Por onde for, quero que seja rápido. A neutralidade
Nós brasileiros lidamos com diferentes velocidades de navegação, com a internet 3G e 4G, mas a tal "neutralidade" prevista no Marco Civil ainda é pouco compreendida. Ao determinar que não deve existir qualquer tipo de "discriminação" quanto a origem, destino, tecnologia ou conteúdo do dado transmitido, o que se pretende na lei brasileira é evitar realidades como a do Quênia e da Angola, em que só se acessa com boa velocidade o Facebook e o Google Free Zone, que são variações dos sites em versões "light" e sem cobrança de taxas de transferência, principalmente para o uso em aparelhos de celular. Os Estados Unidos aboliram a neutralidade aprovada em 2008, abrindo portas para a exploração de modelos de transferência de dados mais rápidas após os embates entre provedores que oferecem o canal de filmes em streaming Netflix. Por enquanto, o Netflix não repassa a negociação que fez para que os usuários tenham essa velocidade, mas o custo pode vir a integrar sua cobrança mensal.
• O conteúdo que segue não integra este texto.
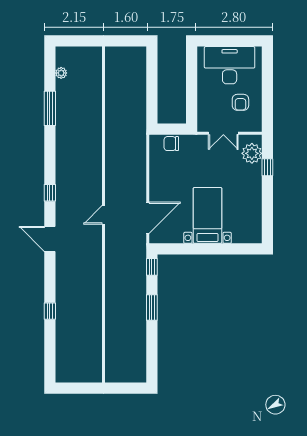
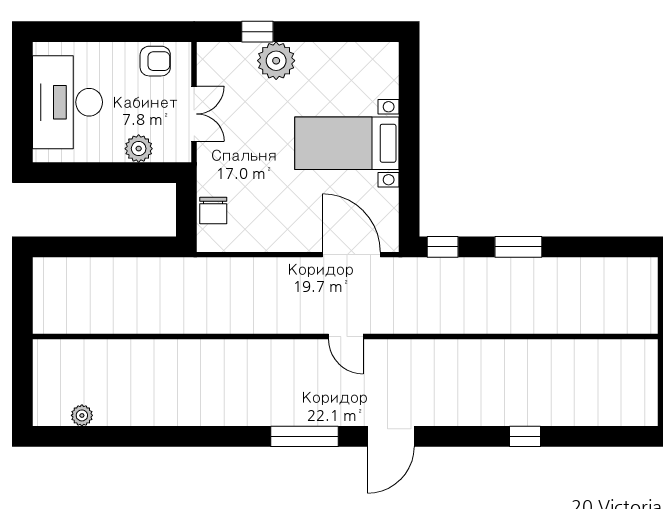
armchair: (240, 102) -> (155, 61), moved
plant: (205, 103) -> (139, 149), added
window: (50, 108) -> (148, 436), removed
plant: (252, 153) -> (276, 61), moved
window: (50, 193) -> (305, 436), width x2.17

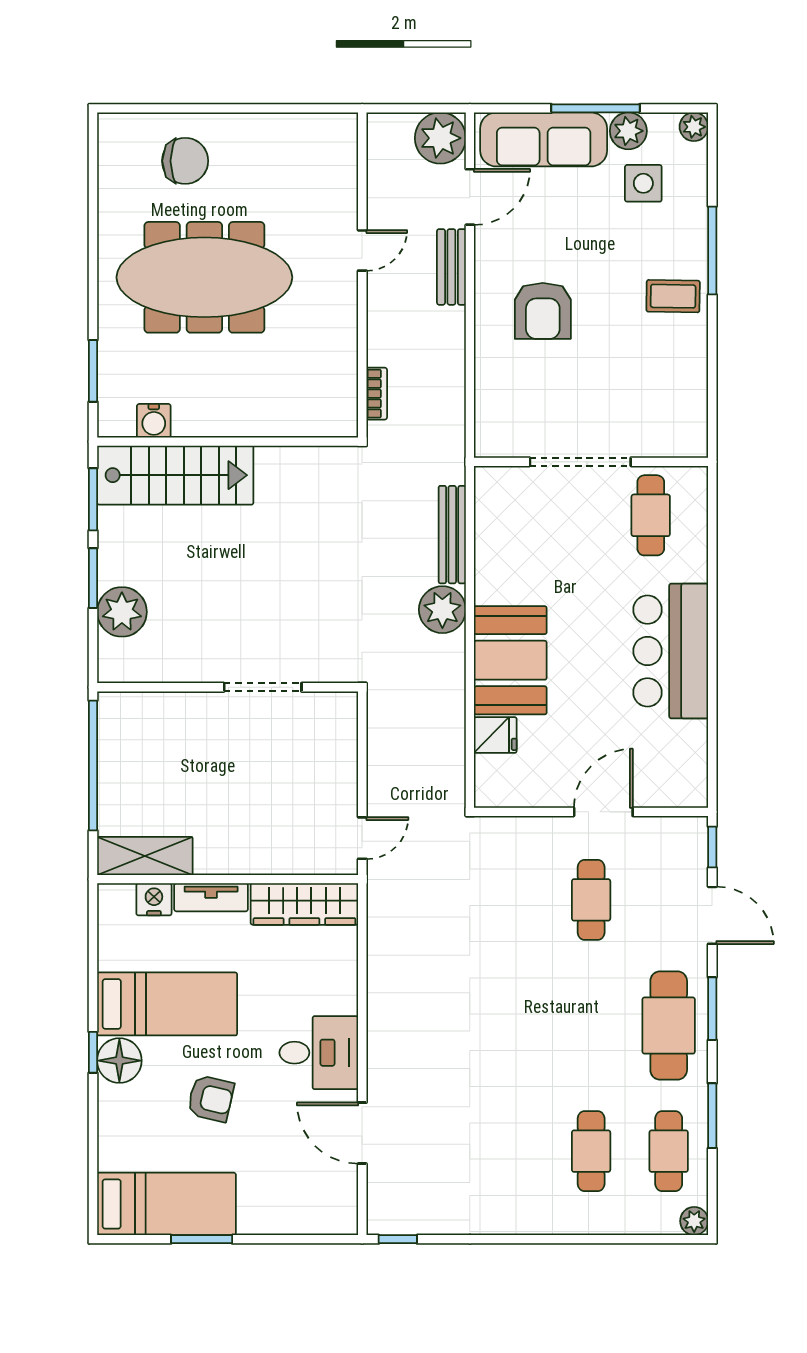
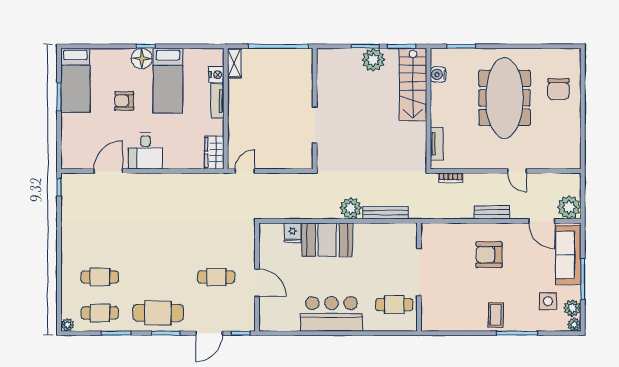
plant: (628, 131) -> (572, 308), moved
bench: (451, 267) -> (492, 212), moved
tv unit: (303, 424) -> (437, 144), added
plant: (122, 612) -> (373, 60), moved
door: (362, 838) -> (245, 171), swing flipped
shelving: (145, 856) -> (234, 63), width x0.67, depth x0.75
wardrobe: (304, 904) -> (214, 153), width x0.67
armchair: (211, 1099) -> (124, 101), turned 77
Conforme publicado no site The Next Web, em 08 de maio de 2012, entrou em vigor na Holanda o decreto de neutralidade na rede, impedindo as empresas de cobrarem pela diferença de consumo de banda para se acessar determinados conteúdos, como vídeos. Essa decisão contraria a opção da União Europeia de não impor a neutralidade para manter a liberdade do mercado de transmissão de dados. O bloco sugere apenas a regulamentação das obrigações das empresas e dos governos para garantir o mínimo de qualidade nos serviços disponíveis, através da Universal Service Directive (Diretiva do Serviço Universal).